Insurers offer to stop charging women more

As Congress seeks major changes to the healthcare system, the insurance industry offered a new concession: Stop charging women higher premiums.

BY RICARDO ALONSO-ZALDIVAR
Associated Press

WASHINGTON — The health insurance industry offered Tuesday to stop charging women higher premiums, a surcharge that hits many self-employed working women trying to buy their own coverage. 

It was the latest concession from insurers as Congress works to overhaul the nation’s $2.5 trillion healthcare system to expand coverage and slow rising costs.

Insurers are trying to head off creation of a government health plan that would compete with them in every state — something many Democrats favor but which the companies say would drive them out of business.

Instead health insurers are offering to submit to close government regulation, accepting a series of restrictions they contend would add up to a fairer marketplace and cut into the ranks of the 50 million uninsured.
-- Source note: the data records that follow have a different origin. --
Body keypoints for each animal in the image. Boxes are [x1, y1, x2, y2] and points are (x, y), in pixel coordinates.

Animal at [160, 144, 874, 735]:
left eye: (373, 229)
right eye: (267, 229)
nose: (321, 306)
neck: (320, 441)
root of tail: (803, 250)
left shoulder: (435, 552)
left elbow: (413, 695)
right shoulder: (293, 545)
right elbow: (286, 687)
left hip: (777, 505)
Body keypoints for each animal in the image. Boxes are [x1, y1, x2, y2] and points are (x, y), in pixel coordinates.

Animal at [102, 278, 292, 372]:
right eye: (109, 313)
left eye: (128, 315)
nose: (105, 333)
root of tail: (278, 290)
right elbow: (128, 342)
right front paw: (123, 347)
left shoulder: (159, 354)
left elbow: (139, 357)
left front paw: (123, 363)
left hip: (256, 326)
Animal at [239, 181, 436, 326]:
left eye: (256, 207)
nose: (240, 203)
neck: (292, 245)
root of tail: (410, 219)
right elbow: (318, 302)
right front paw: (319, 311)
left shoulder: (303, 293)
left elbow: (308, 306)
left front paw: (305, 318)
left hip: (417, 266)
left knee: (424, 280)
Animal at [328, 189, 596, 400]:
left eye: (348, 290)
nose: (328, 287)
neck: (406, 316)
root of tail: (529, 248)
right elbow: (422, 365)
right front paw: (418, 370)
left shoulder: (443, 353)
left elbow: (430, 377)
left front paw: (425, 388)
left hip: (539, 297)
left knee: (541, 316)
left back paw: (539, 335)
”We are comfortable with that,” Karen Ignagni, president of America’s Health Insurance Plans, told the Senate Finance Committee at a session on how to cover the uninsured. She was part of a large panel of witnesses including representatives from business, labor unions, insurers, consumer groups and public policy centers.
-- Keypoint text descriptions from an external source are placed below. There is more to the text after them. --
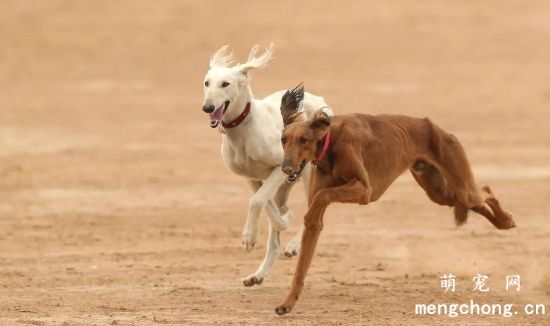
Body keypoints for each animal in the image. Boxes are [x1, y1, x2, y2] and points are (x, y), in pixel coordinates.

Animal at [202, 45, 332, 286]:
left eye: (225, 83)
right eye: (207, 83)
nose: (208, 107)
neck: (243, 129)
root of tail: (319, 100)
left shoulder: (281, 167)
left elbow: (257, 201)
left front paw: (249, 238)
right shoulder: (252, 177)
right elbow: (266, 206)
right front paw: (282, 219)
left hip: (309, 174)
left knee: (314, 212)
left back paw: (293, 246)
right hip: (286, 186)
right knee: (276, 237)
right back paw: (258, 274)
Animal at [274, 84, 516, 316]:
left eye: (303, 140)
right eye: (284, 140)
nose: (286, 168)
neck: (329, 142)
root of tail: (434, 127)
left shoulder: (364, 190)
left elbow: (322, 197)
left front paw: (311, 215)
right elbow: (302, 265)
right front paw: (287, 303)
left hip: (460, 183)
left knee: (484, 191)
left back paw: (506, 219)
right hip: (439, 192)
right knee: (475, 200)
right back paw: (502, 222)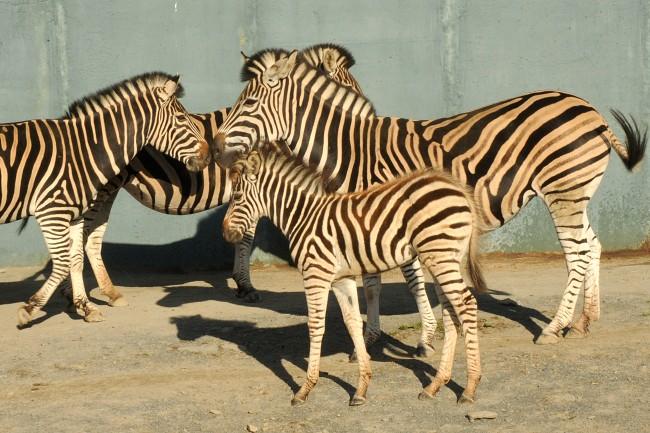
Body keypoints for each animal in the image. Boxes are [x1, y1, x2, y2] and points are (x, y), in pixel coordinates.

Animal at [0, 72, 210, 326]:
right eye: (181, 118)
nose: (208, 155)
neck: (82, 152)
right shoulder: (52, 212)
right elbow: (62, 263)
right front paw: (29, 309)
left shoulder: (75, 214)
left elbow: (76, 258)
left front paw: (85, 307)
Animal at [213, 48, 644, 344]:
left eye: (248, 103)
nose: (215, 148)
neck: (353, 149)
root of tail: (589, 109)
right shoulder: (366, 219)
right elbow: (372, 281)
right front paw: (372, 335)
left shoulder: (394, 214)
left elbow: (411, 277)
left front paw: (427, 334)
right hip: (575, 193)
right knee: (592, 245)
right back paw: (585, 320)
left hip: (562, 189)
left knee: (577, 252)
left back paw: (555, 327)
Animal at [220, 147, 484, 406]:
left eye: (237, 196)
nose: (225, 234)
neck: (304, 216)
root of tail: (456, 187)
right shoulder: (341, 279)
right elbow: (353, 323)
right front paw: (361, 388)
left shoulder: (315, 274)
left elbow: (316, 326)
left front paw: (305, 389)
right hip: (444, 257)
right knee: (450, 312)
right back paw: (435, 385)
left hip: (440, 255)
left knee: (467, 304)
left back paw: (470, 388)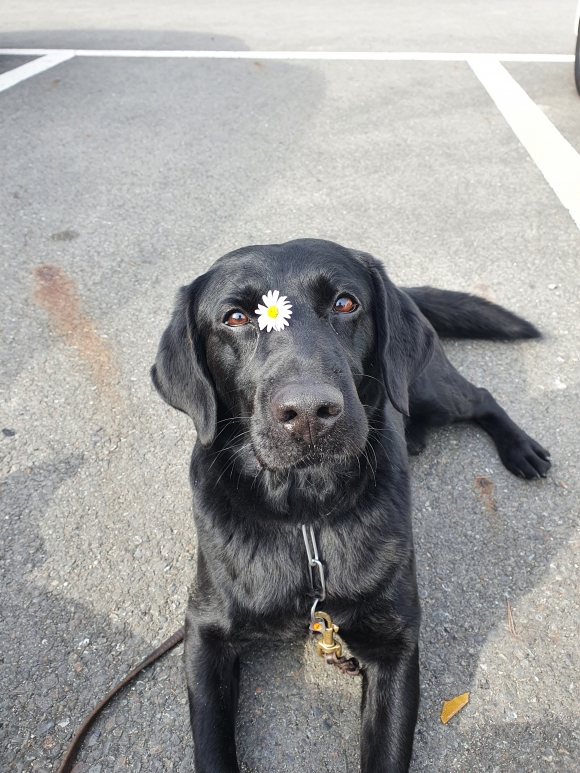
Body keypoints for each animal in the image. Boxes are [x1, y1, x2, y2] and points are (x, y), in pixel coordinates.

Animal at [152, 238, 552, 772]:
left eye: (345, 304)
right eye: (235, 317)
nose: (308, 413)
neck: (305, 516)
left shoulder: (394, 643)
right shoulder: (204, 631)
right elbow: (212, 748)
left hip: (431, 390)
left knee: (481, 398)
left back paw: (521, 449)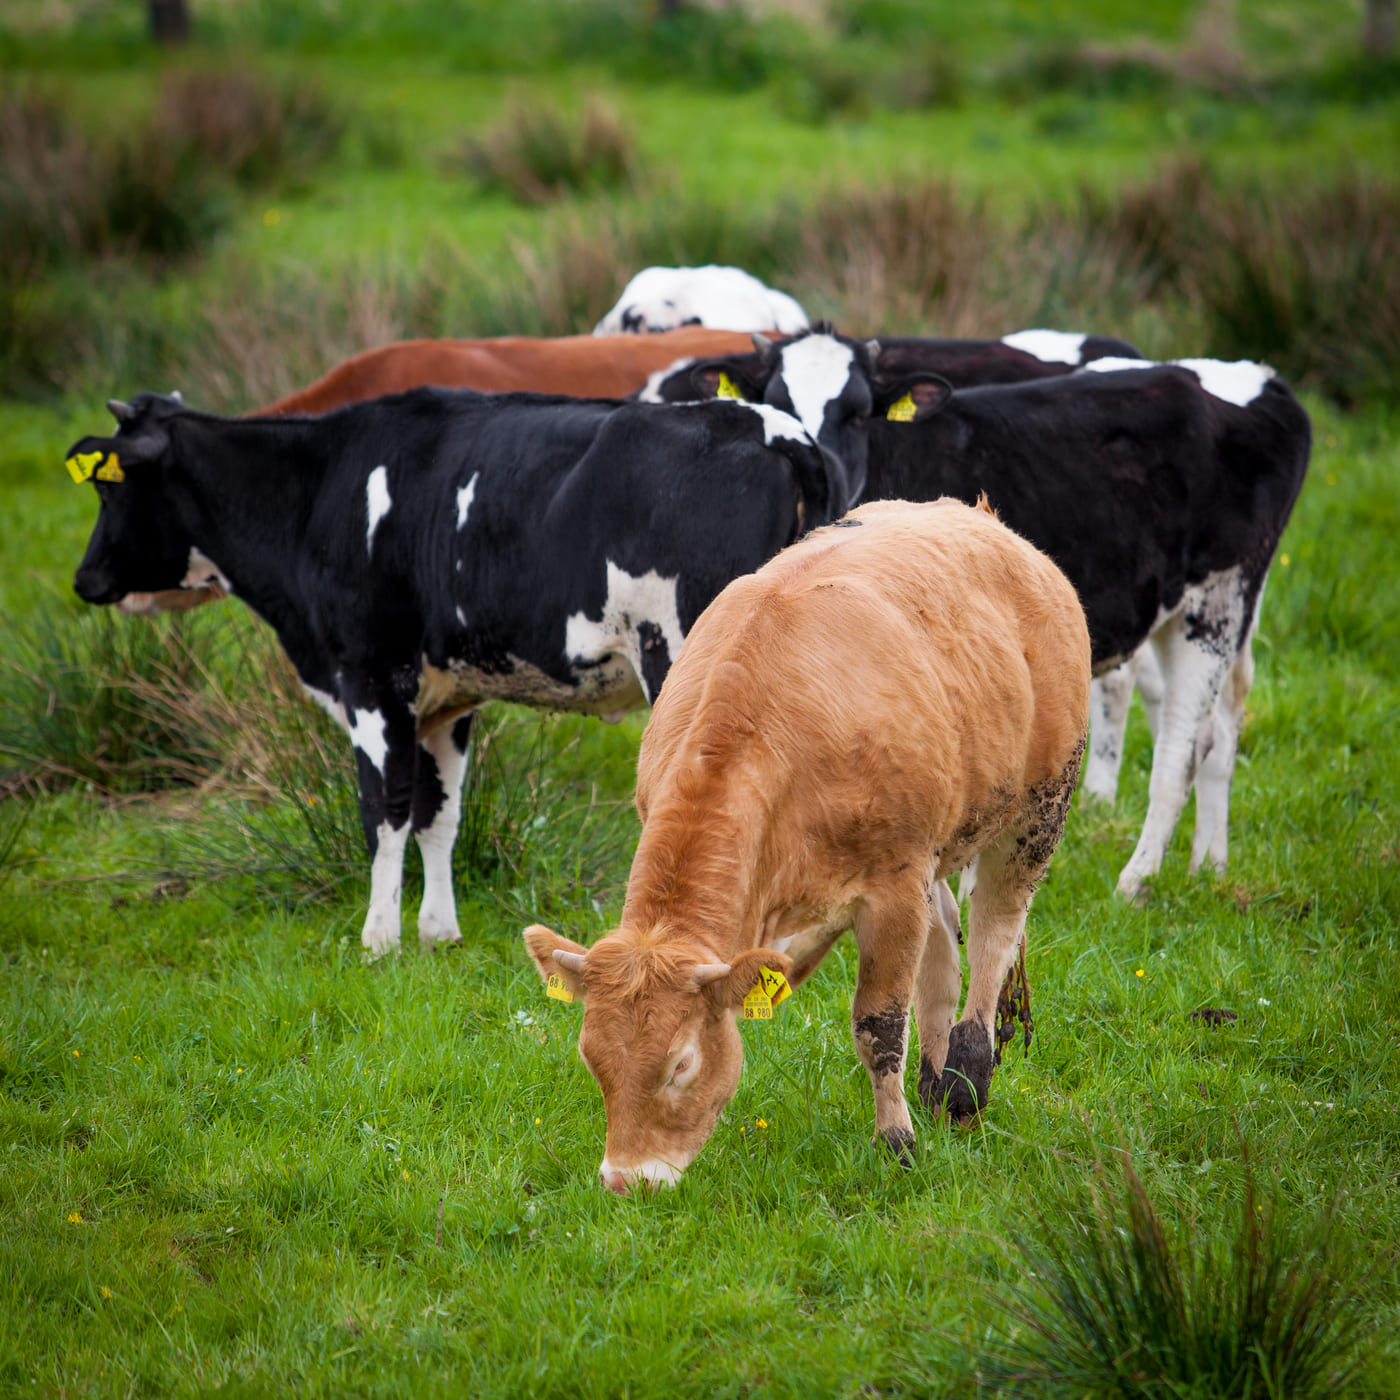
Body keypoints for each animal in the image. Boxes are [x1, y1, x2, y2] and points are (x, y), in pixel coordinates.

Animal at [67, 386, 855, 957]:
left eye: (109, 490)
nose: (83, 578)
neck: (320, 490)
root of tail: (773, 430)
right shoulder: (447, 698)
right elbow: (437, 813)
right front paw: (436, 932)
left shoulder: (371, 675)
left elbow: (382, 810)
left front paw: (378, 938)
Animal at [524, 499, 1090, 1192]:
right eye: (591, 1058)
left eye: (680, 1064)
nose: (627, 1180)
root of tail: (985, 521)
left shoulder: (893, 885)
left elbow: (879, 1026)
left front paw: (897, 1143)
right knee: (943, 950)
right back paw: (936, 1087)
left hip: (1038, 810)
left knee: (993, 931)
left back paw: (965, 1084)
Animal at [677, 332, 1311, 901]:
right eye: (777, 402)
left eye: (857, 413)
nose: (826, 465)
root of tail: (1257, 376)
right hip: (1203, 611)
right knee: (1220, 730)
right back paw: (1210, 866)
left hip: (1217, 602)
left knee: (1182, 747)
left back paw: (1138, 879)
Ignagni, who heads the private insurers’ trade group, told senators that the industry is ready to stop charging women more than men. Healthcare costs for women tend to be higher during childbearing years.

The higher premiums mainly affect women who are trying to buy coverage on their own. Most Americans are covered through employer plans, which are required to offer a broad range of benefits and prohibited from charging more to those in poor health.

That’s not the case in the individual market. Insurance companies use a variety of tactics that discriminate against women, said Sen. John Kerry, D-Mass. These include writing policies that don’t cover maternity care and charging women more than men for identical coverage.

Ignagni readily conceded. ”We don’t believe gender should be a subject of rating,” she said.

Insurers have already offered to stop denying coverage to sick people and to end the practice of charging higher premiums to those with a history of health problems. In exchange, the industry wants Congress to require all Americans to carry health insurance, either through an employer plan, on their own, or a current government program like Medicaid.

What insurers want to avoid is a new government plan that would be open to middle-class workers and their families. President Barack Obama says such a plan would help keep private industry honest.

”I do not accept the premise that to keep the [private] plans honest you need a public program,” said Ignagni.